(Assignment) Format every line from the start of the entries down to the line containing "MULTIPLY SÉLECTION are", both ends included, as a Markdown table with a Row column numbering each line and a Line text column giving the line. Leave out blank lines.

Saved entries
▽
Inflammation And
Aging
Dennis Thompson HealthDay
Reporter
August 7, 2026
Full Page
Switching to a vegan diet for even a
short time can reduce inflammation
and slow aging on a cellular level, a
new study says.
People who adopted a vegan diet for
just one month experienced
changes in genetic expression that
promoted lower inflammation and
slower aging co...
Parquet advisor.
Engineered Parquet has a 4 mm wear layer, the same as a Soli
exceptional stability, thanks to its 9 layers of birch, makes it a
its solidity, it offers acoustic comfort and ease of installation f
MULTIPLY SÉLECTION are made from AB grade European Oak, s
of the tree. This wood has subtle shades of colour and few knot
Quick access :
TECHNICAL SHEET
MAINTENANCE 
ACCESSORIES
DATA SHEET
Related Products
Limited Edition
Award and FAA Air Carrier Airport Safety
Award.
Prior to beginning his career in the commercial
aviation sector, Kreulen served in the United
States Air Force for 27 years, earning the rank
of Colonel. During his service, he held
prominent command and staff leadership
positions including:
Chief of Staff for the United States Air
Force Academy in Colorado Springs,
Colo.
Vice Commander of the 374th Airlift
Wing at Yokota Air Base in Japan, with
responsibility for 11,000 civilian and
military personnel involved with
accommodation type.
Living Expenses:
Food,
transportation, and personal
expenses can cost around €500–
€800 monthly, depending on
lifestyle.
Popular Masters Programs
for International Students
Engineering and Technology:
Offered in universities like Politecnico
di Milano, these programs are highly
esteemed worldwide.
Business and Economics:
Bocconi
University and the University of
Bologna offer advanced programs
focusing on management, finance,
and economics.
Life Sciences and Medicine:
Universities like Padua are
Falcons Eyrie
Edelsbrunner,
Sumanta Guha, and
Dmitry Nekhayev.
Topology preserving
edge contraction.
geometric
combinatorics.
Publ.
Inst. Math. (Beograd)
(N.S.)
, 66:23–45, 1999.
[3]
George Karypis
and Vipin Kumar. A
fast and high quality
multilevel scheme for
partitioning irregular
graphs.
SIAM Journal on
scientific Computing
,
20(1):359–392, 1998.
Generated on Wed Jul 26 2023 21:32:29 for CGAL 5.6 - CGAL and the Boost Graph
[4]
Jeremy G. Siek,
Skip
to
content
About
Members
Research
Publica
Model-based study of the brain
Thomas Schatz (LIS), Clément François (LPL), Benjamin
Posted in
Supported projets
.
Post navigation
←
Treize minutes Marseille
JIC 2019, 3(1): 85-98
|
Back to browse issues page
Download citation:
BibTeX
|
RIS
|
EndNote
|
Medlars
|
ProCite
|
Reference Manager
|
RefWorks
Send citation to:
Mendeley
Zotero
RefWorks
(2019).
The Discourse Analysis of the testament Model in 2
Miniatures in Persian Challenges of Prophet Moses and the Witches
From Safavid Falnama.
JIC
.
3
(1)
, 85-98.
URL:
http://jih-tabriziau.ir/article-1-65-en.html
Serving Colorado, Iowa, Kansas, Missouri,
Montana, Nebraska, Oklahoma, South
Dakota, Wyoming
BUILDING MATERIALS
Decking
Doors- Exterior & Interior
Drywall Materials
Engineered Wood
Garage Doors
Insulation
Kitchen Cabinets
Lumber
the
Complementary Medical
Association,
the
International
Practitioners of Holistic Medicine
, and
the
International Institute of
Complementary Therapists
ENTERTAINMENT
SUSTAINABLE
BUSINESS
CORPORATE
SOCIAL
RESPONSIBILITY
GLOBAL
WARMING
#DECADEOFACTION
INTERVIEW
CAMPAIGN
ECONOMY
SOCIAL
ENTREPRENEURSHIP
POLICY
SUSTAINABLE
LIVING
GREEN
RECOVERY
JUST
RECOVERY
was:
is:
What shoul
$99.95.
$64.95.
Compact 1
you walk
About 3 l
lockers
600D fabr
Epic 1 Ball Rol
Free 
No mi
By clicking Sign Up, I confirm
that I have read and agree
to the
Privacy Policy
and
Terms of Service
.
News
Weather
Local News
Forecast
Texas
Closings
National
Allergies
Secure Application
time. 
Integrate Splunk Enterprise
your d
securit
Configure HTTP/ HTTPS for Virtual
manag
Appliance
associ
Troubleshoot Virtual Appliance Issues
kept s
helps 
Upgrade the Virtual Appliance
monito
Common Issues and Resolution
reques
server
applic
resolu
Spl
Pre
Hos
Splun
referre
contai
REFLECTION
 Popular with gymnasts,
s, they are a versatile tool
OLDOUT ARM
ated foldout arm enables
△
(Answer to this exercise)
| Row | Line text |
|---|---|
| 1 | Inflammation And |
| 2 | Aging |
| 3 | Dennis Thompson HealthDay |
| 4 | Reporter |
| 5 | August 7, 2026 |
| 6 | Full Page |
| 7 | Switching to a vegan diet for even a |
| 8 | short time can reduce inflammation |
| 9 | and slow aging on a cellular level, a |
| 10 | new study says. |
| 11 | People who adopted a vegan diet for |
| 12 | just one month experienced |
| 13 | changes in genetic expression that |
| 14 | promoted lower inflammation and |
| 15 | slower aging co... |
| 16 | Parquet advisor. |
| 17 | Engineered Parquet has a 4 mm wear layer, the same as a Soli |
| 18 | exceptional stability, thanks to its 9 layers of birch, makes it a |
| 19 | its solidity, it offers acoustic comfort and ease of installation f |
| 20 | MULTIPLY SÉLECTION are made from AB grade European Oak, s |